Today I have a guest post from Lisa Kempler, MATLAB Community Strategist, MathWorks. Lisa works with MATLAB communities in domains such as geophysics, oceanography, audiology, and more, helping users developing MATLAB based tools, and creating resources for teaching and research with MATLAB. A primary goal is to have MATLAB users share their tools and best practices more widely within their communities, enhancing their use of MATLAB, and, in turn, accelerating their work. This blog talks about some efforts in research that support that sharing objective.
There’s been lots of buzz around the topic of Reproducible Research. Proponents as well as the researchers who would be impacted by new reproducibility expectations are raising a lot of questions, questions about
- Definition and Scope:
- Simply put, what does Reproducible Research mean? - What does it encompass – Data? Software? Hardware? Experimental and field physical environment setup?
- Guidelines and Oversight:
- Who will develop the standards? - How will they be enforced?
- Usefulness and Practicality:
- How will scientists fund the additional time and resources to adhere to the new requirements? - Will anyone actually try to reproduce the research using all this new machinery? How often? Enough to make it worth the effort?

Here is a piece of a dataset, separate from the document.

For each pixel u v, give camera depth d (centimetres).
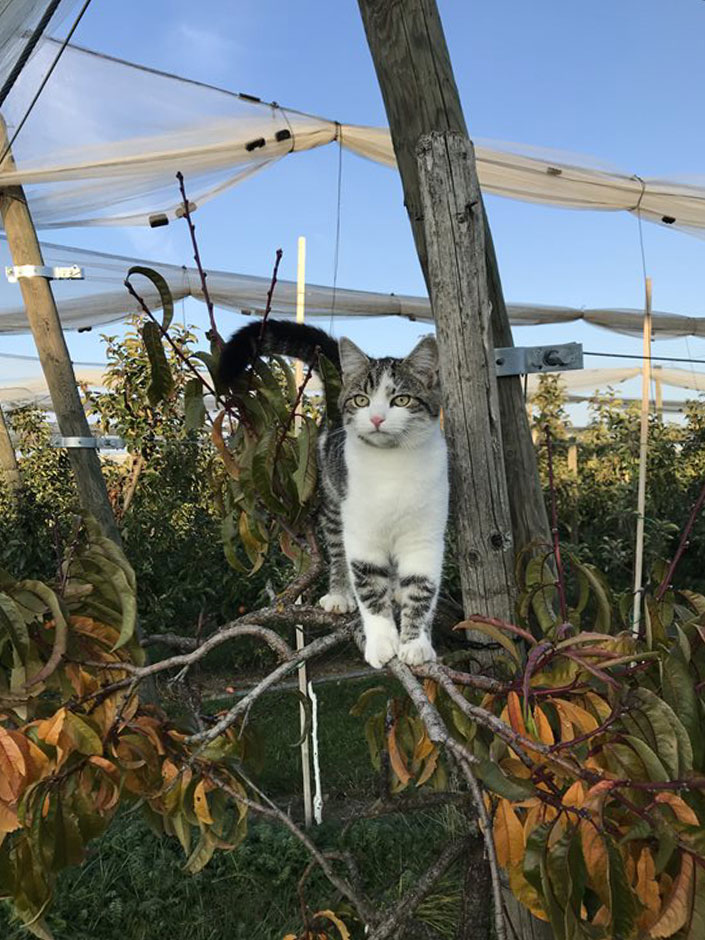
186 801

At its most basic level, the idea of reproducible research is that someone in the future, wanting to recreate the results of your work, could. The theory is that Reproducibility will enable more complete understanding and use of published research, that enabling future researchers to reuse and reproduce the work of those who preceded them will be more efficient, avoiding reinventing wheels, and save us all collectively time to solutions. Such a practical objective seems desirable at face value. However, this first-order impact is not the only driver for organizations pushing for Reproducibility.
An overarching objective of the Reproducibility movement is a desire for reliable research. In other words, research sponsors and consumers want to know that the reported research results are accurate and have been validated. By creating and enforcing new research and publishing best practices around Reproducibility, sponsoring organizations, such as IEEE, NIH, and NSF, are looking to significantly reduce future retractions, including ones resulting from plagiarism. The hope is that if those submitting papers for publication are required to make their research inputs, methodologies, and outputs more transparent, the research findings, as a result, will necessarily be more reliable. More reliable conclusions, in turn, the theory goes, will result in fewer retractions. As an added bonus, this reproducible research can then be reused by other researchers.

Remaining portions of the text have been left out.